Extracted page text data
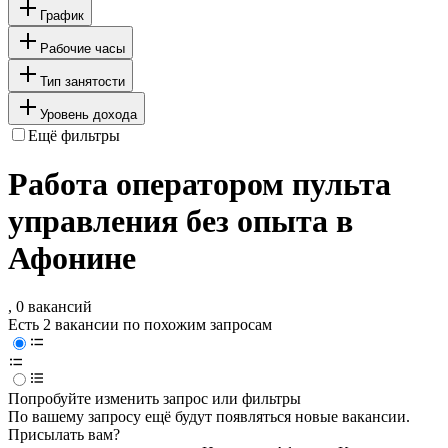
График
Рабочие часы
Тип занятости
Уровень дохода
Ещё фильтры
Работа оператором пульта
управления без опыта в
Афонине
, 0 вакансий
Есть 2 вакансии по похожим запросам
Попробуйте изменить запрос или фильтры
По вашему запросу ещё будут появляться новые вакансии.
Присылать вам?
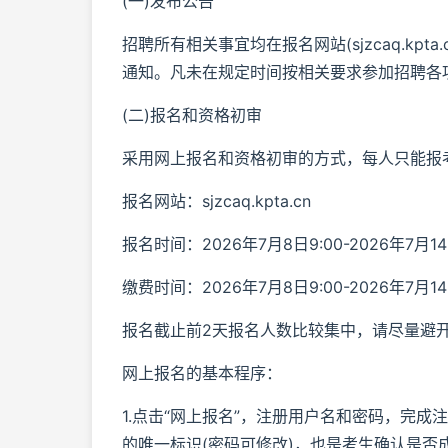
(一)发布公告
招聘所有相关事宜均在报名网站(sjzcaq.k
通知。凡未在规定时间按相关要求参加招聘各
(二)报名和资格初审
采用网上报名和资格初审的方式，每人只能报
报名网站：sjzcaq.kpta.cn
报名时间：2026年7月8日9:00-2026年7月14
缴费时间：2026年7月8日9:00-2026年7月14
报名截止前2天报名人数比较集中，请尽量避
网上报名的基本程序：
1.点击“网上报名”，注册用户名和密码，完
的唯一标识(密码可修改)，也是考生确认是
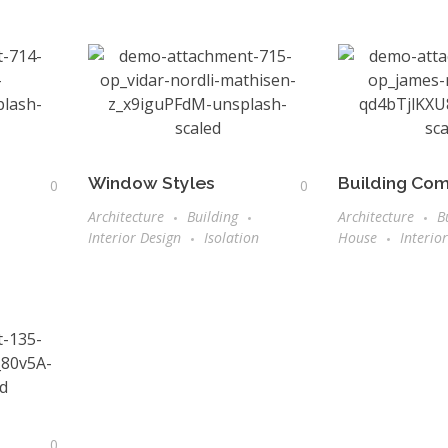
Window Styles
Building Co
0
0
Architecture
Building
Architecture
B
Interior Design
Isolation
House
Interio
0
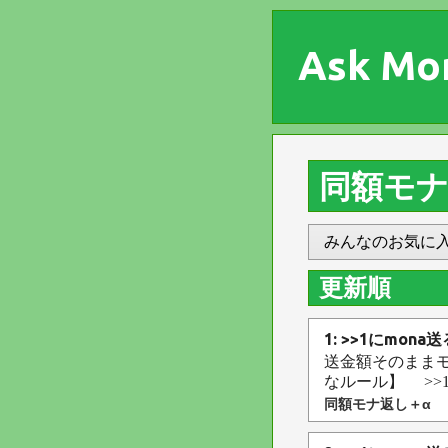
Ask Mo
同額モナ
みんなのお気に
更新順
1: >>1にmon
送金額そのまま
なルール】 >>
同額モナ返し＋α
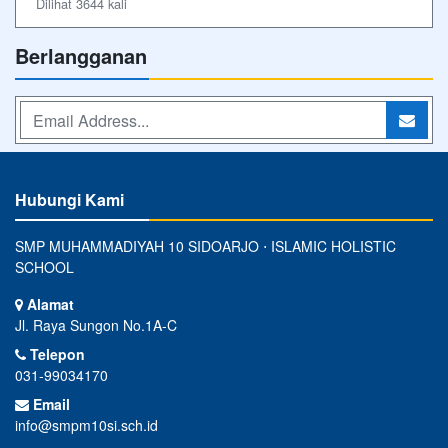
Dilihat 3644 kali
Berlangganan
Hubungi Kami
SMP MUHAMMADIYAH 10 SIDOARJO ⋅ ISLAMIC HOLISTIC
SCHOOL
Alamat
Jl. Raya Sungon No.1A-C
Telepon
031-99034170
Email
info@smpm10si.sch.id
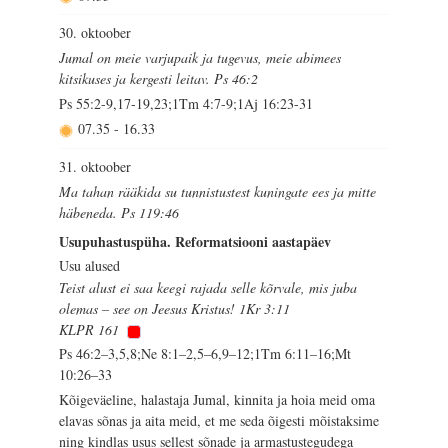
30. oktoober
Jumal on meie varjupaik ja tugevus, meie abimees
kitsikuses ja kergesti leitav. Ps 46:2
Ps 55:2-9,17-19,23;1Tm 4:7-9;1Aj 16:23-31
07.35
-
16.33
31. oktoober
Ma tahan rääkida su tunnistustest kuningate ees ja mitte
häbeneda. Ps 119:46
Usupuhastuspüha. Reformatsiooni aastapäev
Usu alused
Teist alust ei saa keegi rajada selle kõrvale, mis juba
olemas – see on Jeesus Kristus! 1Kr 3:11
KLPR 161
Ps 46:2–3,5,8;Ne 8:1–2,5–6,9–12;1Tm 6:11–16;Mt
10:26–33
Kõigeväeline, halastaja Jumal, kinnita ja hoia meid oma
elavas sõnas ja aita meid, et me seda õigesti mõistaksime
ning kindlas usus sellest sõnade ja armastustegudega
* * *
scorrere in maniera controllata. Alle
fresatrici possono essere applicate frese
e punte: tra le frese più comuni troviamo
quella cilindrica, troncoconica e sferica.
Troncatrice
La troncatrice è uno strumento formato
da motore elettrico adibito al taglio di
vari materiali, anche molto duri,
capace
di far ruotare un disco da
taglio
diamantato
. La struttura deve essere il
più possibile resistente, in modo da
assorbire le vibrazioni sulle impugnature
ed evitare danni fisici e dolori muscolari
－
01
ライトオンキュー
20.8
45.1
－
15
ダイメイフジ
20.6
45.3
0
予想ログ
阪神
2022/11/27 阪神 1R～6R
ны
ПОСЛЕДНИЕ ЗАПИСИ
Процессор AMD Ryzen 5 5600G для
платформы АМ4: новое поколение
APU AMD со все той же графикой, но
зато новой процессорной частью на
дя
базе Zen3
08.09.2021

■ Work required
Show a copy of each line from the data that includes the word "taglio".

■ Output of the task
da motore elettrico adibito al taglio di
taglio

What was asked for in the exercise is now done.